Brown and green. A perfect concoction of the colors I love. The colors of the forest. The color of her eyes.

Pink. The color of the sunset she loves to watch. The color of her cheeks when I hold her. The color of her lips.

She was perfect in everyway.

I was blinded. She was everything I saw.

The moment in the forest opened my eyes. It opened my eyes to how good the world was. To how nice the fates were.

My cold heart stopped, and my senses breathed her in.

I had been attacked again by another one of my kind. It was dangerous. I was dangerous, so I stayed away from civilization.

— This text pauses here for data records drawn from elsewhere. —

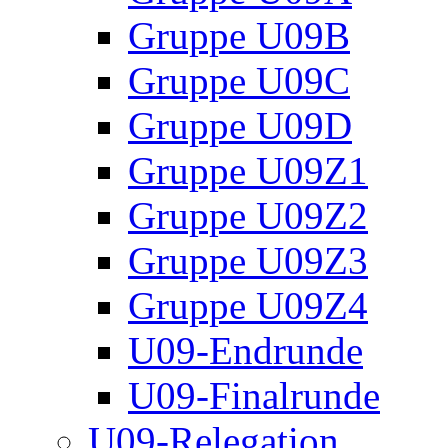
Gruppe U09B
Gruppe U09C
Gruppe U09D
Gruppe U09Z1
Gruppe U09Z2
Gruppe U09Z3
Gruppe U09Z4
U09-Endrunde
U09-Finalrunde
U09-Relegation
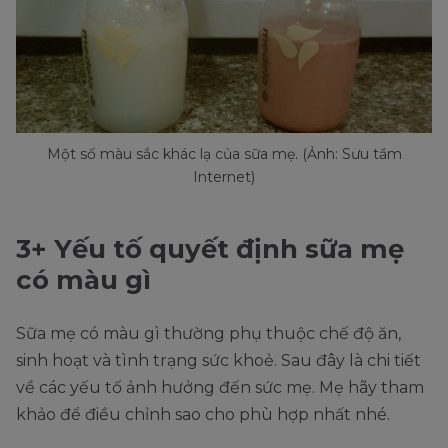
Một số màu sắc khác lạ của sữa mẹ. (Ảnh: Sưu tầm
Internet)
3+ Yếu tố quyết định sữa mẹ
có màu gì
Sữa mẹ có màu gì thường phụ thuộc chế độ ăn,
sinh hoạt và tình trạng sức khoẻ. Sau đây là chi tiết
về các yếu tố ảnh hưởng đến sức mẹ. Mẹ hãy tham
khảo để điều chỉnh sao cho phù hợp nhất nhé.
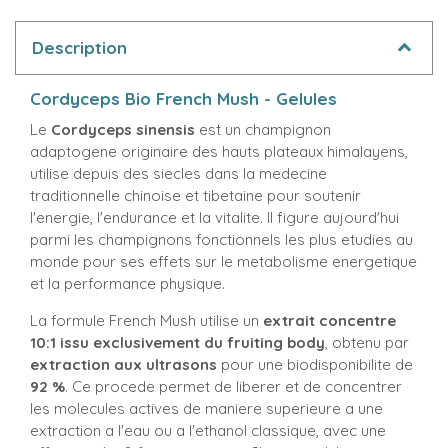
Description
Cordyceps Bio French Mush - Gelules
Le
Cordyceps sinensis
est un champignon
adaptogene originaire des hauts plateaux himalayens,
utilise depuis des siecles dans la medecine
traditionnelle chinoise et tibetaine pour soutenir
l'energie, l'endurance et la vitalite. Il figure aujourd'hui
parmi les champignons fonctionnels les plus etudies au
monde pour ses effets sur le metabolisme energetique
et la performance physique.
La formule French Mush utilise un
extrait concentre
10:1 issu exclusivement du fruiting body
, obtenu par
extraction aux ultrasons
pour une biodisponibilite de
92 %
. Ce procede permet de liberer et de concentrer
les molecules actives de maniere superieure a une
extraction a l'eau ou a l'ethanol classique, avec une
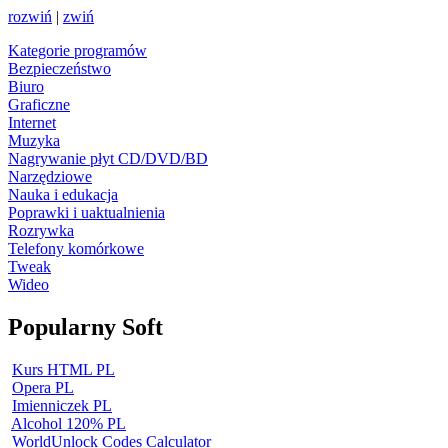
rozwiń
|
zwiń
Kategorie programów
Bezpieczeństwo
Biuro
Graficzne
Internet
Muzyka
Nagrywanie płyt CD/DVD/BD
Narzędziowe
Nauka i edukacja
Poprawki i uaktualnienia
Rozrywka
Telefony komórkowe
Tweak
Wideo
Popularny Soft
Kurs HTML PL
Opera PL
Imienniczek PL
Alcohol 120% PL
WorldUnlock Codes Calculator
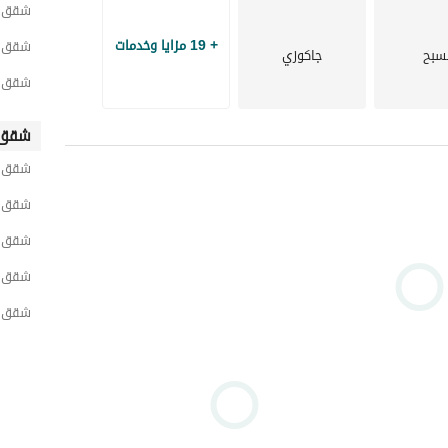
شقق لل
+ 19 مزايا وخدمات
شقق ل
سبح
جاكوزي
شقق لل
شقق 
شقق لل
شقق ل
شقق ل
شقق ل
شقق ل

I was fine with staying away, but when my kitten came, nothing could keep me away.

Holding her, touching her, being with her fed me life, gave me a reason to live.

That’s why I was so rash. I ran away from her like a weakling. I was devastated.

She loved another.

As girlish as I sound, I felt as if there was no reason to live.

And there wasn’t.

She was my reason to come back. To come back to my human self. She was the reason I woke up in the morning.

She was my kryptonite.

She could make me, a person who didn’t care about any one anymore, love. She made me smile, laugh, live.

I was so angry, so desperate to make sense of what to do.

I was blinded by it. My vision only saw her…….with another. I ignored everyone and it’s what I regret the most.

I should have stayed strong. I ended up hurting my kitten, again.

It was something I seemed to be doing a lot, and it killed me inside.

I decided to start new. I wanted to become like a human again and lose my animosity. It was difficult to do, and I didn’t control it when it came to my kitten’s safety…..or my jealousy.

The day at the mall had my blood boiling even now.

I would have killed them if I could. I would have killed them for looking at my innocent mate with those lustful looks. I would have killed them for tainting my kitten’s life with crude remarks, for embarrassing her.

The look she sent me had me turning, though. She looked up at me with trust. Something that I hadn’t had the privilege of seeing in such a long time.

I couldn’t be the animal I was with her. She shouldn’t see my true self. It would only hurt her more, but I had no choice.

I had to tell her at some point but not now.

For now, I was enjoying love. The stupid, crazy, blissful feeling of knowing she was in my warms. She was mine for now.

Everything second spent with her taught me new things.

She would crinkle her nose when she disagreed with something. She would wring her hands when she was nervous. She would blush whenever I would hold her.